Coole Kamera am Brillenbügel

Adrian Quint aus Berlin ist gerade einmal elf Jahre alt und vor fünf Jahren vollständig erblindet. Er nutzt sein Smartphone viel, seit einigen Wochen außerdem noch eine Kamera, die gerade einmal 22 Gramm wiegt und an einem Brillenbügel befestigt wird. Die OrCam Myeye liest ihm Texte aus Büchern, Zeitschriften oder auch ausgedruckte Texte für ein Referat vor. Dazu muss er die Kamera nur auf den Text richten oder darauf zeigen. »Sie ist cool«, freut sich Adrian, der vorher viel Hilfe von seiner Mutter benötigte, wenn er Dinge lesen wollte, die nicht in Blindenschrift verfasst waren.

»Die Kamera funktioniert offline und er muss nicht mehr ständig sein Handy in der Hand haben», sagt Mutter Jasmin Quint. Das Gerät kann laut Hersteller auch Gesichter und Produkte erlernen, Barcodes erkennen, Farben und Geldscheine identifizieren. In Deutschland gibt es einer Sprecherin zufolge bereits mehrere tausend Nutzer, die die Kosten des Geräts meist als offizielles Hilfsmittel von ihrer Krankenkasse erstattet bekommen haben.

»Als Vorlesegerät funktioniert sie sehr gut«, sagt auch Rohrschneider. Allerdings sei das Erkennen von Gebäuden, Schildern und anderen Objekten für die OrCam Myeye schwieriger. »Bei Tests mussten wir jeweils vier bis fünf Bilder machen, damit die Kamera die Objekte erkennt. Man muss sie sehr genau fixieren können«, so der Experte. Das sei gerade für Blinde schwierig. Adrian hat die Kamera bisher nur beim Lesen getestet.

Beim Orientieren auf der Straße sind Klassiker wie der Langstock oft nach wie vor unentbehrlich. »Ein Navi schützt mich nicht davor, die Treppe hinunterzufallen oder gegen eine Laterne zu laufen«, sagt Manfred Scharbach. Allerdings schütze der herkömmliche Stock ihn auch nicht vor Gefahren in Kopfhöhe, räumt er ein.
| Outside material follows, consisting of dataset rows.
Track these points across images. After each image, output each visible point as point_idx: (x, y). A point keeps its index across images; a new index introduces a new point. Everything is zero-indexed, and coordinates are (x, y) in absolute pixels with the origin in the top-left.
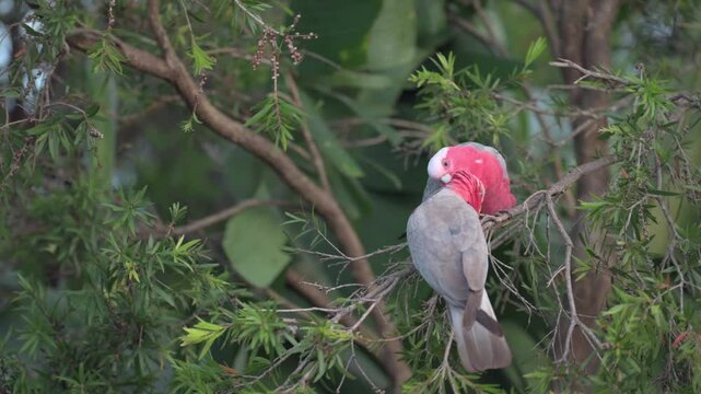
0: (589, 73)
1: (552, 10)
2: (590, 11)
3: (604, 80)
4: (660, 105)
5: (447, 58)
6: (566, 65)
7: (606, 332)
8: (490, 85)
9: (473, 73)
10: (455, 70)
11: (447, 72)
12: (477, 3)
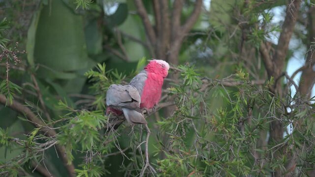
5: (102, 66)
8: (121, 78)
9: (115, 72)
10: (106, 71)
11: (102, 72)
12: (120, 42)
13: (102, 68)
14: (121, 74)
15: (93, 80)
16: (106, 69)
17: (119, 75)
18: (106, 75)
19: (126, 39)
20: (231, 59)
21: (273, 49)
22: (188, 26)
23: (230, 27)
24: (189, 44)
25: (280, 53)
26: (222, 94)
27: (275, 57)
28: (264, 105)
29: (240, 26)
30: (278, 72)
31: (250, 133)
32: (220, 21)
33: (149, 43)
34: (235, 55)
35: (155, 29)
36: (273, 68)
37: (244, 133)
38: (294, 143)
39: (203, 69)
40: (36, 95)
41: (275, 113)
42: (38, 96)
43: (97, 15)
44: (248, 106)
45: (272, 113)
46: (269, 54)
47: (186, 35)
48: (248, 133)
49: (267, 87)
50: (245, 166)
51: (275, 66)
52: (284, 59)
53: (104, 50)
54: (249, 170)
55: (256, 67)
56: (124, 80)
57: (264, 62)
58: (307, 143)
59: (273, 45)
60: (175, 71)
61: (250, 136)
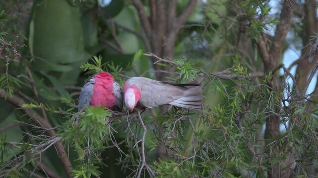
0: (161, 59)
1: (148, 37)
2: (165, 38)
3: (168, 63)
4: (191, 74)
5: (98, 58)
6: (151, 55)
7: (157, 168)
8: (118, 70)
9: (111, 65)
10: (102, 63)
11: (98, 64)
12: (114, 34)
13: (98, 60)
14: (117, 67)
15: (89, 73)
16: (102, 62)
17: (116, 67)
18: (102, 68)
19: (121, 30)
20: (227, 51)
21: (270, 41)
22: (183, 18)
23: (226, 18)
24: (185, 36)
25: (277, 45)
26: (218, 88)
27: (272, 49)
28: (262, 99)
29: (237, 19)
30: (274, 64)
31: (248, 128)
32: (216, 13)
33: (144, 35)
34: (232, 47)
35: (150, 19)
36: (270, 60)
37: (242, 128)
38: (293, 140)
39: (199, 60)
40: (30, 87)
41: (273, 108)
42: (33, 89)
43: (91, 6)
44: (246, 100)
45: (270, 108)
46: (266, 46)
47: (183, 26)
48: (246, 128)
49: (265, 81)
50: (244, 163)
51: (272, 58)
52: (281, 51)
53: (100, 42)
54: (248, 168)
55: (253, 59)
56: (120, 73)
57: (261, 55)
58: (305, 137)
59: (269, 37)
60: (172, 64)
61: (249, 131)
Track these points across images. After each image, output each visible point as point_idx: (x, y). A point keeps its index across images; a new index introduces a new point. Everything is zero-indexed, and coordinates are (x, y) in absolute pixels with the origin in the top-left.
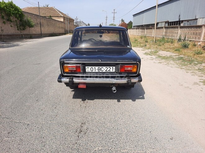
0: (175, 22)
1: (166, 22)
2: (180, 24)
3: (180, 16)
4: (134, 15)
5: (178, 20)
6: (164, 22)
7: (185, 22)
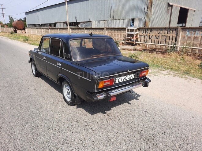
0: (73, 23)
1: (64, 23)
2: (77, 25)
3: (76, 18)
4: (27, 13)
5: (75, 22)
6: (62, 22)
7: (82, 24)
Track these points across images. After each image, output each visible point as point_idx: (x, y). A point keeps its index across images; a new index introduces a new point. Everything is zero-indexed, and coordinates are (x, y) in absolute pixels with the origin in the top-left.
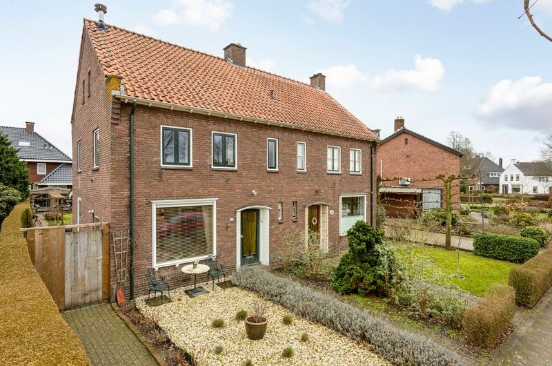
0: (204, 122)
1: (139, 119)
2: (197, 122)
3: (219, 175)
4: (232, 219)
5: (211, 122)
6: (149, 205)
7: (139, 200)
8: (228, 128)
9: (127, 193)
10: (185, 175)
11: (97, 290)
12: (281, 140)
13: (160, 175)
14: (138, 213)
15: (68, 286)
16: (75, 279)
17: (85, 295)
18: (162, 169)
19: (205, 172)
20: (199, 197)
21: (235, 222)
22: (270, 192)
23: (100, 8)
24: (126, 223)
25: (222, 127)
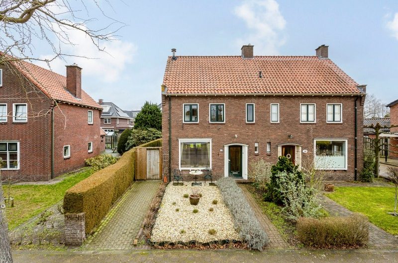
0: (205, 100)
1: (174, 102)
2: (201, 100)
3: (213, 126)
4: (221, 150)
5: (209, 99)
6: (178, 140)
7: (173, 138)
8: (219, 101)
9: (168, 135)
10: (195, 127)
11: (158, 175)
12: (257, 104)
13: (183, 127)
14: (173, 144)
15: (148, 170)
16: (150, 169)
17: (153, 176)
18: (184, 124)
19: (205, 124)
20: (202, 138)
21: (223, 152)
22: (248, 135)
23: (174, 50)
24: (168, 148)
25: (215, 101)
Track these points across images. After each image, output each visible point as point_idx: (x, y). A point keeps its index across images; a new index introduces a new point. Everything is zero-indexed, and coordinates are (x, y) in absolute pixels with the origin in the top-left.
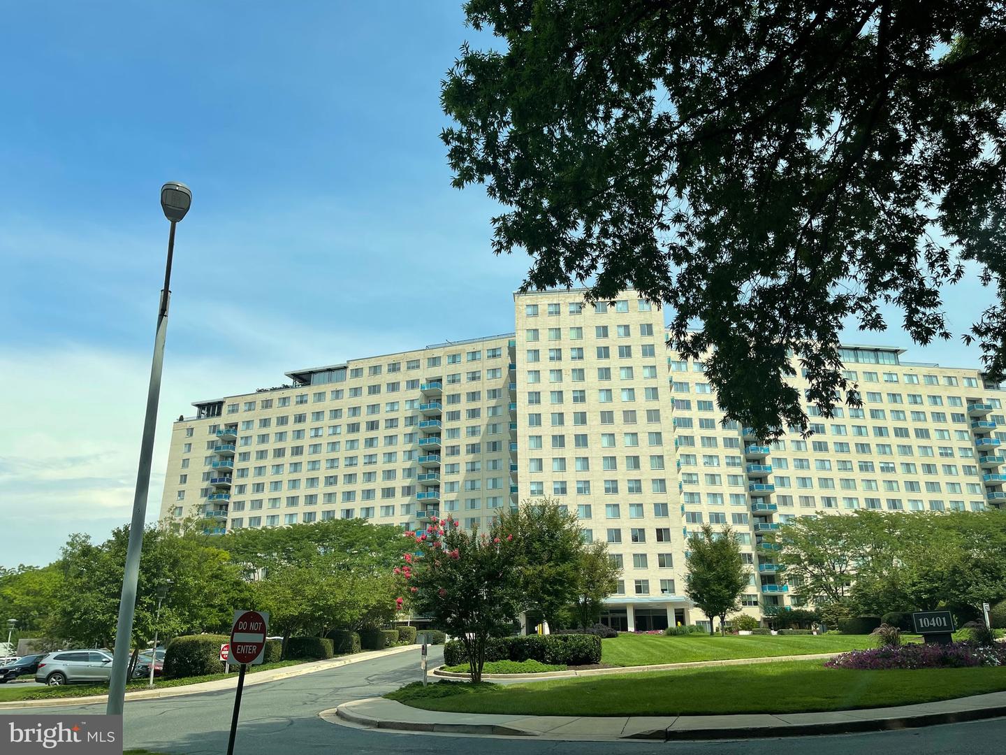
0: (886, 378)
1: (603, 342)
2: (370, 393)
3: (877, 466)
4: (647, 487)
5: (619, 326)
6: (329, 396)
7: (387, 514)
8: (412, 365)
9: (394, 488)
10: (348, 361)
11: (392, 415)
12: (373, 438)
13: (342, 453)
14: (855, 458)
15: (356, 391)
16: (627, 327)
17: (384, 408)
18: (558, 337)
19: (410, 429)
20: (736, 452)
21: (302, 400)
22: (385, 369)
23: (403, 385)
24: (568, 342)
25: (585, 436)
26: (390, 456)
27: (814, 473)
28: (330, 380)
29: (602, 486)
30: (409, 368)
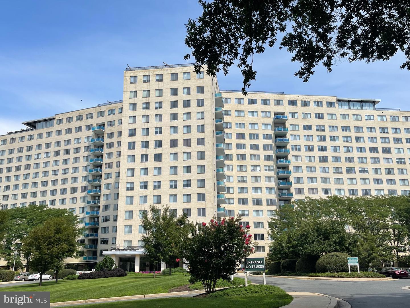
0: (366, 118)
1: (174, 98)
2: (66, 133)
3: (357, 170)
4: (194, 184)
5: (184, 88)
6: (45, 135)
7: (73, 202)
8: (90, 116)
9: (77, 187)
10: (55, 115)
11: (77, 146)
12: (67, 159)
13: (51, 168)
14: (344, 165)
15: (59, 132)
16: (189, 89)
17: (73, 142)
18: (148, 95)
19: (86, 154)
20: (271, 163)
21: (31, 138)
22: (75, 119)
23: (84, 128)
24: (154, 98)
25: (160, 155)
26: (76, 169)
27: (318, 175)
28: (46, 126)
29: (168, 184)
30: (87, 118)
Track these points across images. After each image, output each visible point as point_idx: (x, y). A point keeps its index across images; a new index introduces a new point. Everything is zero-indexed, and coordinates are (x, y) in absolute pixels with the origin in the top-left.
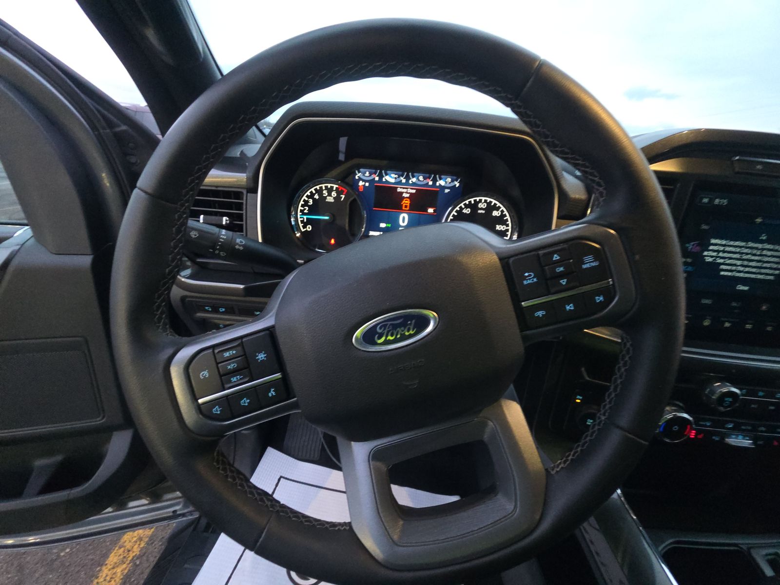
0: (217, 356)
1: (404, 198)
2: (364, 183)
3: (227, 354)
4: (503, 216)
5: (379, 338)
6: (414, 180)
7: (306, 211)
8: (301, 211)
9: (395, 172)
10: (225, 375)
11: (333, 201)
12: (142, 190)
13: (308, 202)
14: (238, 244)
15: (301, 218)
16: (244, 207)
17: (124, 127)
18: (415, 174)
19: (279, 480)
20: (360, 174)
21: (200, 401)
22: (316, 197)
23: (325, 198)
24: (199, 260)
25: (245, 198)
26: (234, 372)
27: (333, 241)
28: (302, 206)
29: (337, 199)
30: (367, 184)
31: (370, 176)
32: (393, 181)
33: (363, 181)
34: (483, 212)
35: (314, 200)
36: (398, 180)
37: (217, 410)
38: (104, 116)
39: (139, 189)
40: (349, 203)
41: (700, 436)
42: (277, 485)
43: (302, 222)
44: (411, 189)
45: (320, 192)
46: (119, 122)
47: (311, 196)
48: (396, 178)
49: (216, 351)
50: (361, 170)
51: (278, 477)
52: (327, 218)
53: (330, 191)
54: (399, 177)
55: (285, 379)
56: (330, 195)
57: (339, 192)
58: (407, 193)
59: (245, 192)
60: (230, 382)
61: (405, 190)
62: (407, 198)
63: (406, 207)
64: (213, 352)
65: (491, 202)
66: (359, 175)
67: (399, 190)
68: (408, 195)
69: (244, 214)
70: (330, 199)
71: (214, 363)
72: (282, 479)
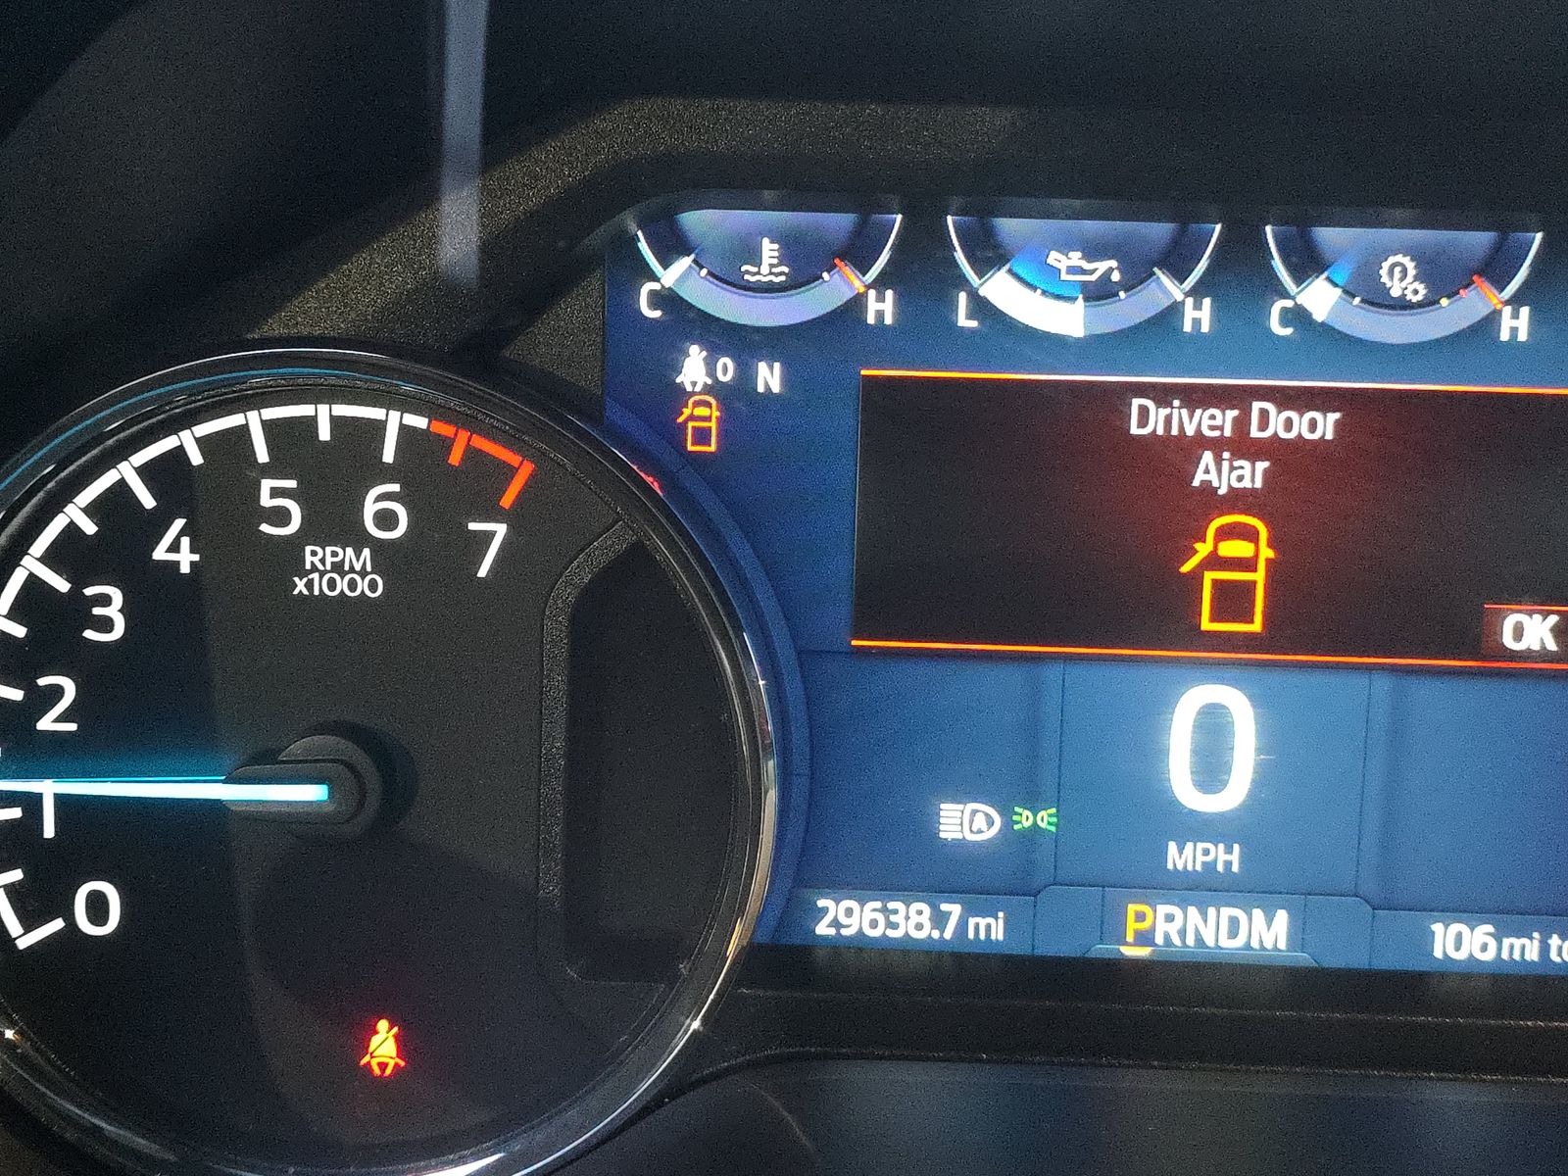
1: (1210, 501)
2: (727, 369)
6: (1320, 298)
9: (1091, 227)
11: (369, 586)
13: (78, 611)
18: (1328, 236)
20: (686, 262)
22: (176, 549)
23: (289, 555)
27: (383, 1046)
31: (802, 277)
32: (1069, 320)
33: (722, 336)
36: (1131, 309)
44: (1287, 399)
45: (211, 493)
47: (116, 546)
48: (1099, 291)
50: (696, 221)
54: (1137, 276)
58: (1241, 446)
61: (1217, 421)
62: (1238, 500)
63: (1233, 600)
66: (673, 275)
67: (1149, 420)
68: (1251, 475)
70: (339, 574)
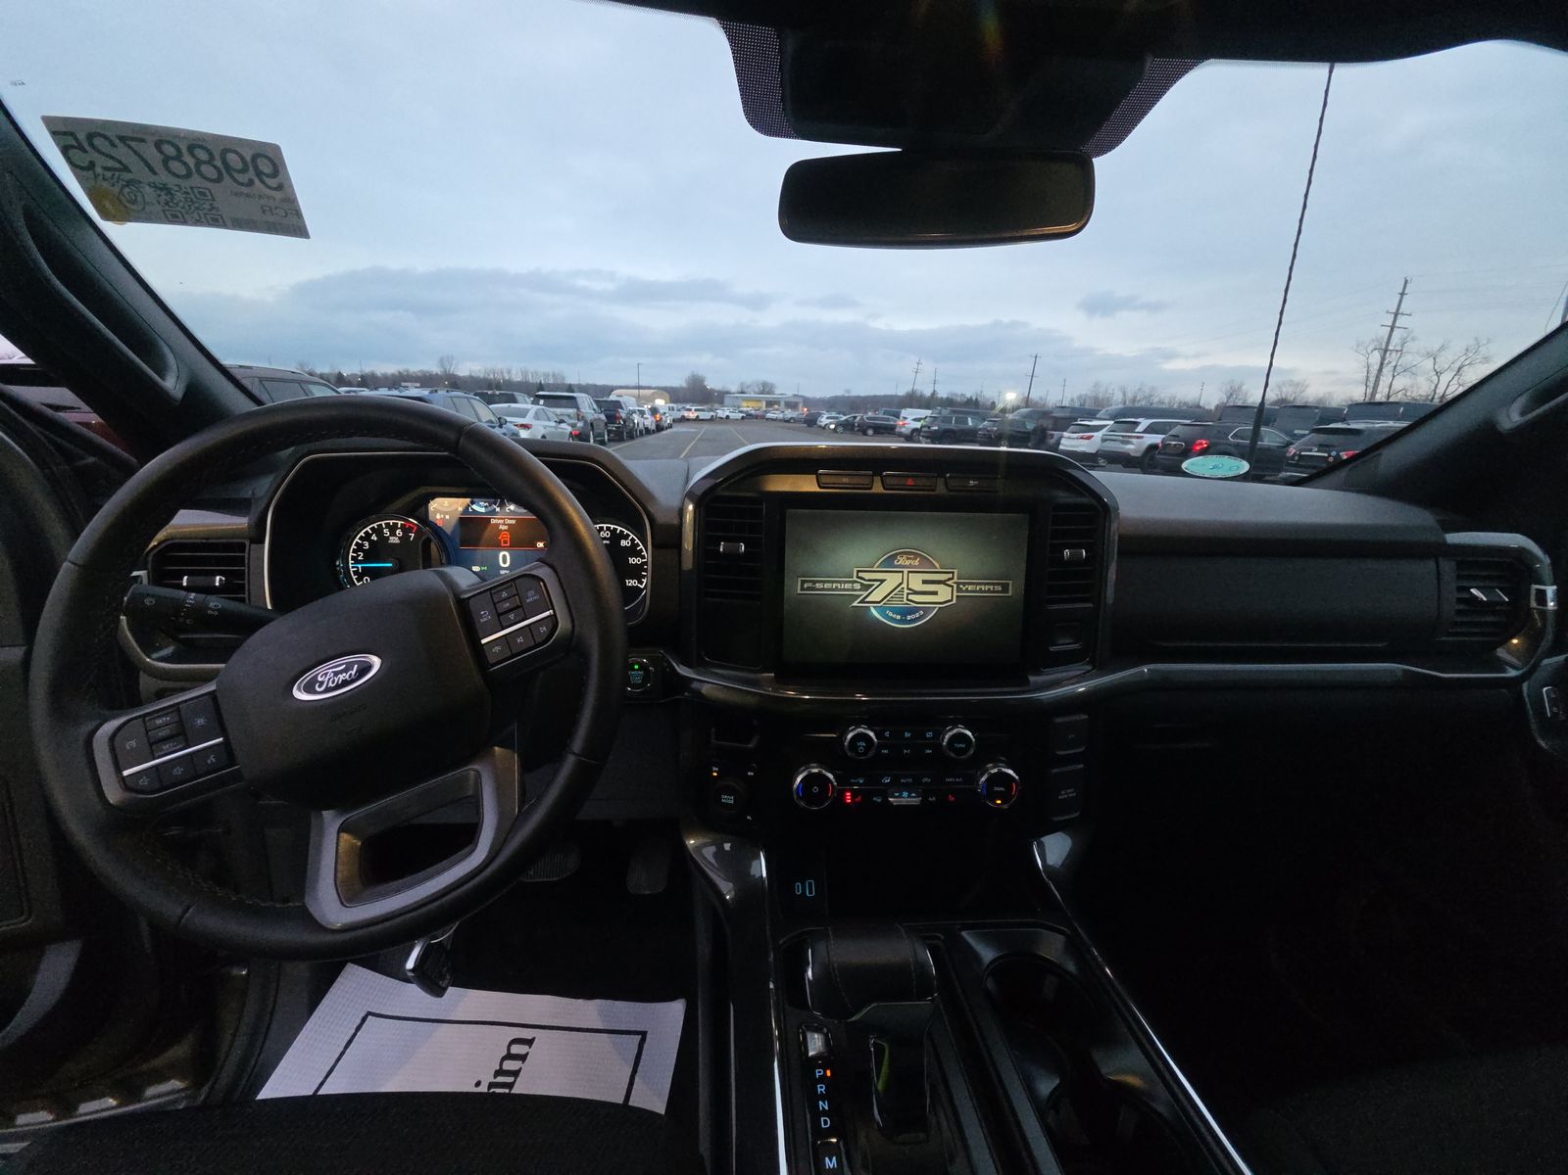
0: (148, 724)
1: (501, 531)
2: (443, 516)
3: (159, 722)
4: (634, 545)
5: (320, 687)
7: (360, 558)
8: (353, 558)
9: (485, 499)
10: (155, 743)
11: (398, 541)
12: (73, 563)
13: (363, 545)
14: (210, 609)
15: (353, 567)
16: (246, 561)
17: (91, 460)
19: (364, 1020)
20: (437, 504)
21: (126, 773)
22: (374, 538)
23: (387, 538)
24: (182, 636)
25: (247, 551)
26: (165, 740)
28: (354, 551)
29: (404, 538)
30: (447, 517)
32: (483, 510)
33: (441, 512)
34: (608, 542)
35: (371, 542)
36: (490, 509)
37: (144, 782)
38: (58, 447)
39: (70, 561)
40: (421, 542)
41: (859, 799)
42: (358, 1029)
43: (355, 573)
44: (509, 519)
45: (378, 531)
46: (81, 452)
47: (368, 536)
48: (486, 507)
49: (147, 719)
50: (438, 499)
51: (363, 1014)
52: (390, 565)
53: (393, 529)
54: (490, 505)
55: (226, 744)
56: (393, 534)
57: (406, 530)
58: (504, 524)
59: (247, 543)
60: (162, 750)
61: (501, 521)
62: (505, 530)
63: (505, 542)
64: (144, 720)
65: (616, 529)
66: (435, 505)
67: (493, 521)
68: (506, 527)
69: (246, 571)
70: (394, 540)
71: (143, 730)
72: (370, 1017)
Doch auch diesbezüglich gibt es Neuerungen wie Laser-Langstöcke oder Stöcke, die mit Ultraschall arbeiten und Hindernisse in Kopfhöhe rechtzeitig erkennen sollen. Selbst für Schuhe gibt es Warnsysteme: Sensoren in Einlegesohlen erkennen Hindernisse und geben dem Träger Warnsignale, zum Beispiel über das Handy und Kopfhörer. Wie überall wird also auch die Welt der Blinden und Sehbehinderten zunehmend technisiert.